## TASK OBJECTIVE
Decide whether each statement agrees with the article on retrained racehorses. Answer yes or no and quote the deciding words of the article: (a) Barber Shop, the Queen's former steeplechaser, regularly wins ex-racer classes with Katie Jerram; (b) the supporting class at Barbury Castle is open to riders of any horse; (c) by the start of its second decade, Retraining of Racehorses had registered 10,000 ex-racehorses in second careers.

## DOCUMENT TEXT
--------------------
Retrained racehorses are the new “must-have” in the UK showing fraternity. This summer thousands of Thoroughbred riders have once again chased qualifying classes for important finals making up the supporting finals at the cream of the UK equestrian calendar: Royal Windsor, Horse of the Year, Royal International, Burghley. Even the Queen is keen. Her former steeplechaser Barber Shop regularly wins ex-racer classes with Katie Jerram, one of the doyennes of British showing.

On top of that, there are thousands of pounds in bonuses for the riders competing ex-racers in mainstream competition sports – jumping, dressage, eventing and polo. Barbury Castle, one of Britain’s principal three-star CICs, stages a supporting class solely for riders of ex-racehorses, in which the likes of William Fox-Pitt, Mark Todd and Andrew Nicholson regularly participate.

The filter-down effects have been dramatic. All this exposure at major events invariably prods spectators who have no inclination to hunt or compete to consider taking a former racer as their everyday hack.

And once they have acquired one, there is a nationwide network of expert, subsidised support.

All this is due to a pioneering, industry-backed charity, Retraining of Racehorses (RoR, www.ror.org.uk), which by the start of its second decade had registered 7,000 ex-racehorses in second careers.
--------------------
## DATA SECTION
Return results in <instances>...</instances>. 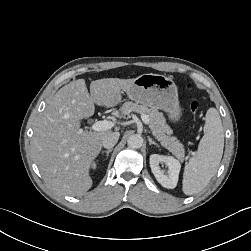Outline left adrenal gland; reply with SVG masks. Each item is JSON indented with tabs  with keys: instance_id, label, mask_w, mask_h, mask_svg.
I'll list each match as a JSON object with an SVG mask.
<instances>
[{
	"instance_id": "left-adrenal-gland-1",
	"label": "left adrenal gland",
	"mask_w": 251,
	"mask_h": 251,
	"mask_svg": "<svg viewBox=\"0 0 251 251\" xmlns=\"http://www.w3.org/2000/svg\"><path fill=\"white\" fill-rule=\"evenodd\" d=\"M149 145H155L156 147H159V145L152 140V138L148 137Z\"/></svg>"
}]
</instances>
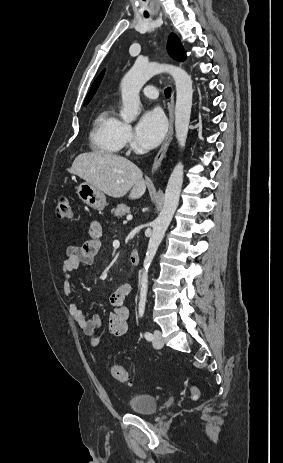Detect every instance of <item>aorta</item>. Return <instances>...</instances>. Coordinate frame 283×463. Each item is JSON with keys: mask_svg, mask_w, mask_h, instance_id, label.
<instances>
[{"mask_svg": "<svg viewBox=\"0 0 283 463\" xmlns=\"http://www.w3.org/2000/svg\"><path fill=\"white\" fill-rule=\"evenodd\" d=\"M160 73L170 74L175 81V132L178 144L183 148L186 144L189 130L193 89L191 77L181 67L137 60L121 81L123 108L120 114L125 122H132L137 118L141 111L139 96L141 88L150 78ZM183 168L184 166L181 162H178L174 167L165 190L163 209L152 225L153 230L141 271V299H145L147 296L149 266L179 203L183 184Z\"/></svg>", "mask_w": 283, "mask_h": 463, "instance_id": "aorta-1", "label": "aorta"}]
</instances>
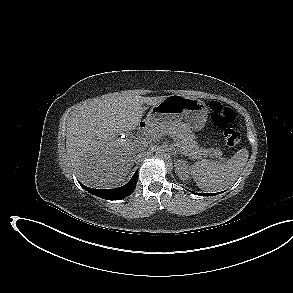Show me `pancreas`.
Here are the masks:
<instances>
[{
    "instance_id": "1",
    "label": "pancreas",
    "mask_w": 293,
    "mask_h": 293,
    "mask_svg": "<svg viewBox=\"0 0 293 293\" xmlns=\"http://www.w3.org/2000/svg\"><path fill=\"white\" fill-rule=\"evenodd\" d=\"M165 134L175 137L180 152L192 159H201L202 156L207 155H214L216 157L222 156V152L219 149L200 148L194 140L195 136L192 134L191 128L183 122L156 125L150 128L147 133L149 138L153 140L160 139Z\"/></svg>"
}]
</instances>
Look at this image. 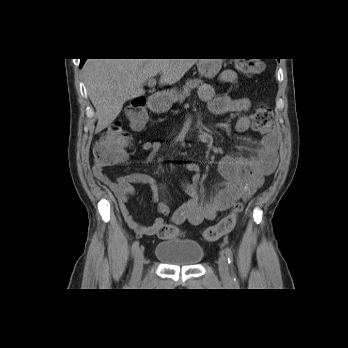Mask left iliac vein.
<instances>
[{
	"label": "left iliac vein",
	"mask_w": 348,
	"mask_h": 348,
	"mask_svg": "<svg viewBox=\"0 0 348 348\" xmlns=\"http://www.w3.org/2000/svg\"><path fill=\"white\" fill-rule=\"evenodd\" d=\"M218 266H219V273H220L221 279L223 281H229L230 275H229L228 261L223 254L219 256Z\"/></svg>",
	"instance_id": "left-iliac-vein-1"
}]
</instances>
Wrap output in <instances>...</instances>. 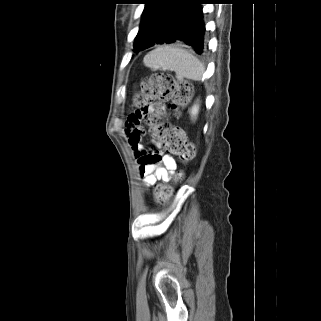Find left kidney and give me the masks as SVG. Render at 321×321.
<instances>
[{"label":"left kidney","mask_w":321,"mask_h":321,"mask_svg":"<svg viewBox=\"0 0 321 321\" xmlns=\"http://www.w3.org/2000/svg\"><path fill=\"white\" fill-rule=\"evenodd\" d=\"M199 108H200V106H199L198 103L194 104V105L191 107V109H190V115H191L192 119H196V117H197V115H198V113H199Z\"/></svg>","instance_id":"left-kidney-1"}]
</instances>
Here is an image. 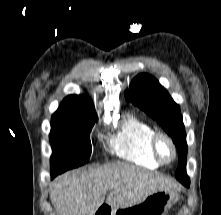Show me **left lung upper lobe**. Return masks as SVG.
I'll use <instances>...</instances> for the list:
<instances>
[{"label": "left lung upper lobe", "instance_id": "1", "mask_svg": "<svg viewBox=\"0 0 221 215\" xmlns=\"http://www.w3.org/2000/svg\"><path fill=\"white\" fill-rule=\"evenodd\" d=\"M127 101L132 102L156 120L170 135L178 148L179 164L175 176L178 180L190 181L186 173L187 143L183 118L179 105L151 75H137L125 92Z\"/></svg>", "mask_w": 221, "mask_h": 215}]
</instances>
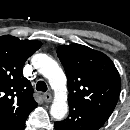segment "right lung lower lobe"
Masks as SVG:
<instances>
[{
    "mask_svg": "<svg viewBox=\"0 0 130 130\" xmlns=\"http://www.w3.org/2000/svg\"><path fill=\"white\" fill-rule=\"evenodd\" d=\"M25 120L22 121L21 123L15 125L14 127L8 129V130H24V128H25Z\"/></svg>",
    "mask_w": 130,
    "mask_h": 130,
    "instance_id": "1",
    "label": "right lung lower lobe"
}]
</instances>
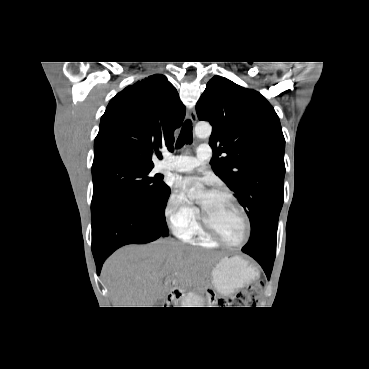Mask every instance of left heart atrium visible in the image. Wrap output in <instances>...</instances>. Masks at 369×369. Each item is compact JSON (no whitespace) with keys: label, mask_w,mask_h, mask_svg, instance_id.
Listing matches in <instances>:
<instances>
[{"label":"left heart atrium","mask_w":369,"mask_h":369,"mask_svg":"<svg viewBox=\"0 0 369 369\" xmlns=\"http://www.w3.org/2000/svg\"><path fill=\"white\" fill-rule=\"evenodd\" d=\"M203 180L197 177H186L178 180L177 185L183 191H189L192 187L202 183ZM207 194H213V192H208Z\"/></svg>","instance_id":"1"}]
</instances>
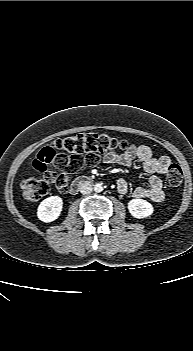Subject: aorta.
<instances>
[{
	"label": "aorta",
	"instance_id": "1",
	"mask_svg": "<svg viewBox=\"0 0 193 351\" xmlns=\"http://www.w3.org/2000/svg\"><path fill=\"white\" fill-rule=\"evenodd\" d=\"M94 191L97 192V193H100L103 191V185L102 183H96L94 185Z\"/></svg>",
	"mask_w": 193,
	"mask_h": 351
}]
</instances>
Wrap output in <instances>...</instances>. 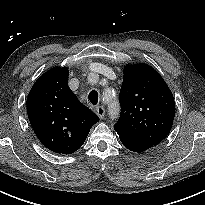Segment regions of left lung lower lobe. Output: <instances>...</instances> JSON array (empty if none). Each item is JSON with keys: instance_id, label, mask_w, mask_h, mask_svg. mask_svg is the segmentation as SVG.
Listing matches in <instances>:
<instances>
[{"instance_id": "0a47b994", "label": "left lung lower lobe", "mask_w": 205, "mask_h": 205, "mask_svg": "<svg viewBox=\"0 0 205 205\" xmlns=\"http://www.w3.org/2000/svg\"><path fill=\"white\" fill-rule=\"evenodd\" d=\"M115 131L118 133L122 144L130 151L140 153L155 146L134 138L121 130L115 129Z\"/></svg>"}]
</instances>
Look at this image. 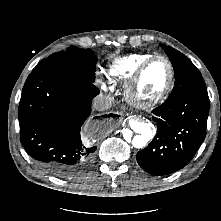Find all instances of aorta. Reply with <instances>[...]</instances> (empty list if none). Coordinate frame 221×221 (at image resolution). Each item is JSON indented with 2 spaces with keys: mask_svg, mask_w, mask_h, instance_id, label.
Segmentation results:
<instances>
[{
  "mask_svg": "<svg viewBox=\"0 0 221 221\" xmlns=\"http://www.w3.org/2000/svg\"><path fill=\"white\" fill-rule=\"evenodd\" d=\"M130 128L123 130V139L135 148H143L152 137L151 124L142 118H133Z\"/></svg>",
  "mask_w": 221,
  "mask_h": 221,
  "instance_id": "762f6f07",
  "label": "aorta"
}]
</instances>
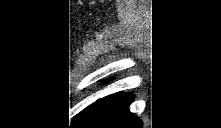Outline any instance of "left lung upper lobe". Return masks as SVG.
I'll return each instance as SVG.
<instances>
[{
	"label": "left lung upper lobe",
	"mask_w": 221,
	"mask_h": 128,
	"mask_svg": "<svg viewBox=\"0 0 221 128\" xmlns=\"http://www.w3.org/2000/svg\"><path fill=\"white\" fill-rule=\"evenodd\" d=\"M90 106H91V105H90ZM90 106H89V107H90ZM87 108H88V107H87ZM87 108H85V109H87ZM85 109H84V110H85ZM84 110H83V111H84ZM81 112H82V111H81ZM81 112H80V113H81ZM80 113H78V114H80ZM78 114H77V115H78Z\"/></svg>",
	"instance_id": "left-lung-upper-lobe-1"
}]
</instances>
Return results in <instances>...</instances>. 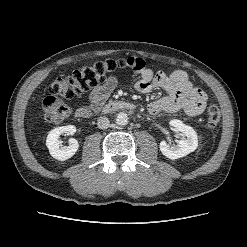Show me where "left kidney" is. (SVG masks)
--------------------
## SOLUTION FOR THIS EXERCISE
(a) Yes: "Her former steeplechaser Barber Shop regularly wins ex-racer classes with Katie Jerram"
(b) No: "stages a supporting class solely for riders of ex-racehorses"
(c) No: "by the start of its second decade had registered 7,000 ex-racehorses in second careers"